Les auteurs de l'article que je résumerai brièvement ici ajoutent du poids à une explication selon laquelle « un petit trait devient un grand trait ». Benkman et Lindholm ont étudié le pic vert (Loxia curvirostra) pour examiner comment le bec étrange de cet oiseau a évolué. Le pic vert, comme son nom l'indique, possède un bec croisé. Le bec inférieur s'incurve d'un côté et le bec supérieur s'incurve de l'autre. La forme inhabituelle du bec aide ces oiseaux à extraire les graines des cônes de pin.

Le bec des oiseaux, comme les ongles des pieds des humains, peut être coupé sans blesser l'organisme. Et, tout comme les ongles, ils repoussent. Les auteurs ont utilisé des coupe-ongles pour tailler les becs des oiseaux de manière à ce qu'ils ne se croisent pas. Il a fallu environ 36 jours pour que les becs repoussent d'un état non croisé à un état croisé.

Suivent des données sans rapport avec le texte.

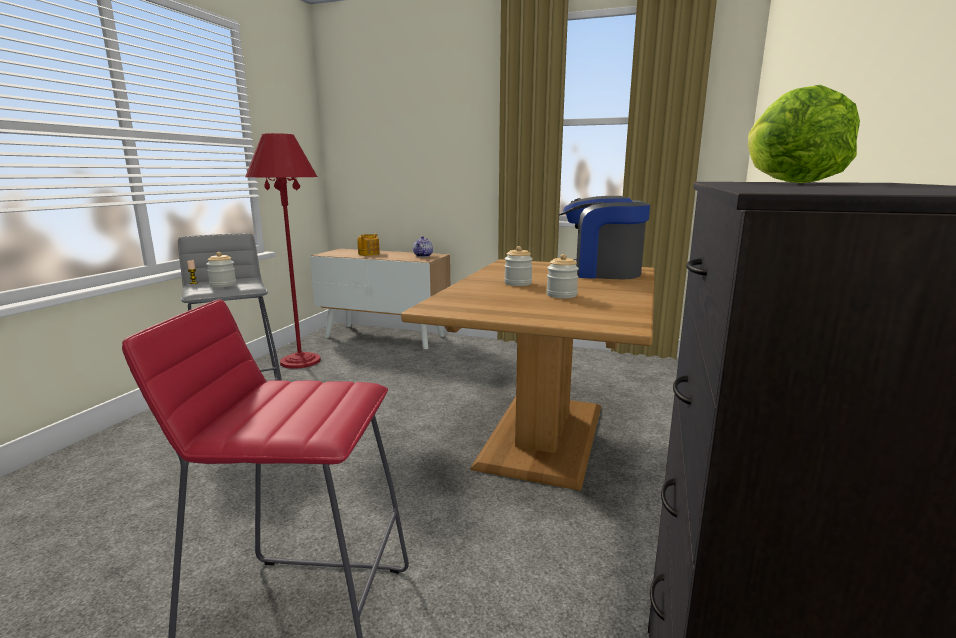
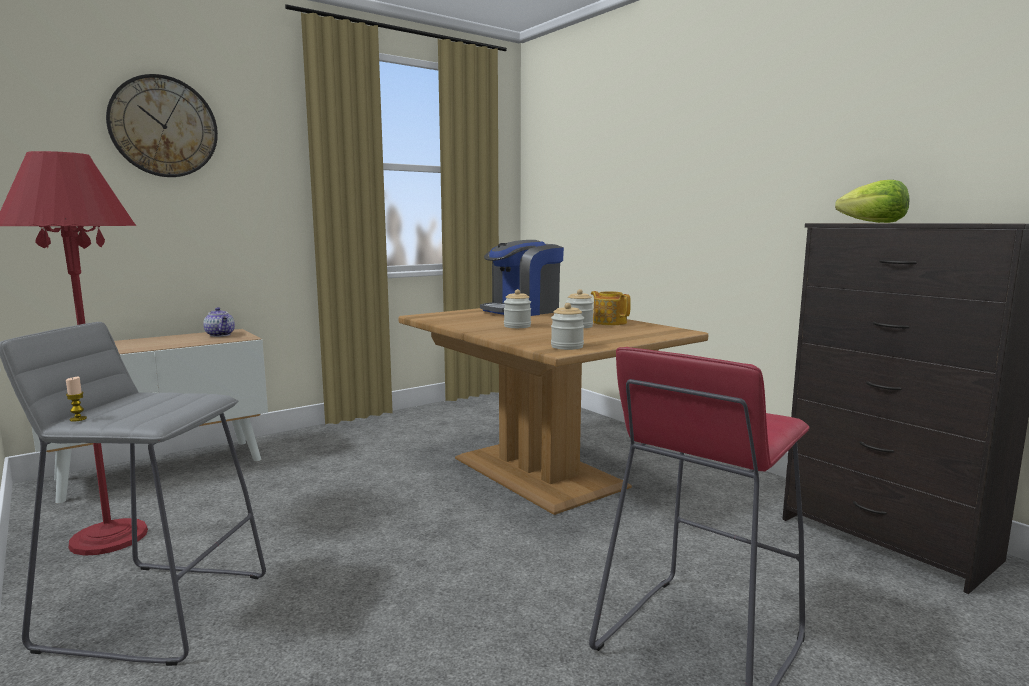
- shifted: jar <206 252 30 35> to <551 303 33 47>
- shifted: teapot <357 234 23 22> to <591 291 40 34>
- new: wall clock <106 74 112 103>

Les auteurs ont utilisé cette croissance du bec pour refléter le changement phylogénétique probable des oiseaux à bec non croisé vers les oiseaux à bec croisé.

Les auteurs ont d'abord séparé les oiseaux en un groupe témoin et un groupe expérimental. Ils ont ensuite mesuré combien de temps il fallait aux oiseaux de chaque groupe pour extraire des graines d'un cône. Les deux groupes étaient statistiquement identiques. Ils ont ensuite coupé les becs du groupe expérimental et mesuré, sur une période de 36 jours, combien de temps il fallait à chaque groupe pour retirer des graines d'un cône. Comme on pouvait s'y attendre, le groupe témoin n'a pas changé au cours de l'expérience car il est resté inchangé. Le groupe expérimental, en revanche, a changé. La première journée après la coupe, il a fallu en moyenne 5,28 secondes à un oiseau pour atteindre une graine. C'était une augmentation par rapport aux 1,34 secondes avant la coupe. Au fur et à mesure que l'expérience progressait, les oiseaux sont devenus de plus en plus habiles jusqu'à ce qu'à 36 jours, il ne leur fallait plus que 1,68 seconde pour obtenir une graine (statistiquement non significativement différent de 1,34). Cette augmentation de la collecte de graines a été interprétée comme une fonction du croisement des becs. Les auteurs ont conclu que le trait de bec croisé a été sélectionné à chaque étape depuis un ancêtre à bec non croisé, car à mesure que le bec devenait de plus en plus croisé, la capacité des oiseaux à sécuriser rapidement la nourriture augmentait. Ils ont également noté que de légers croisements de bec ont été observés chez des espèces d'oiseaux à bec droit.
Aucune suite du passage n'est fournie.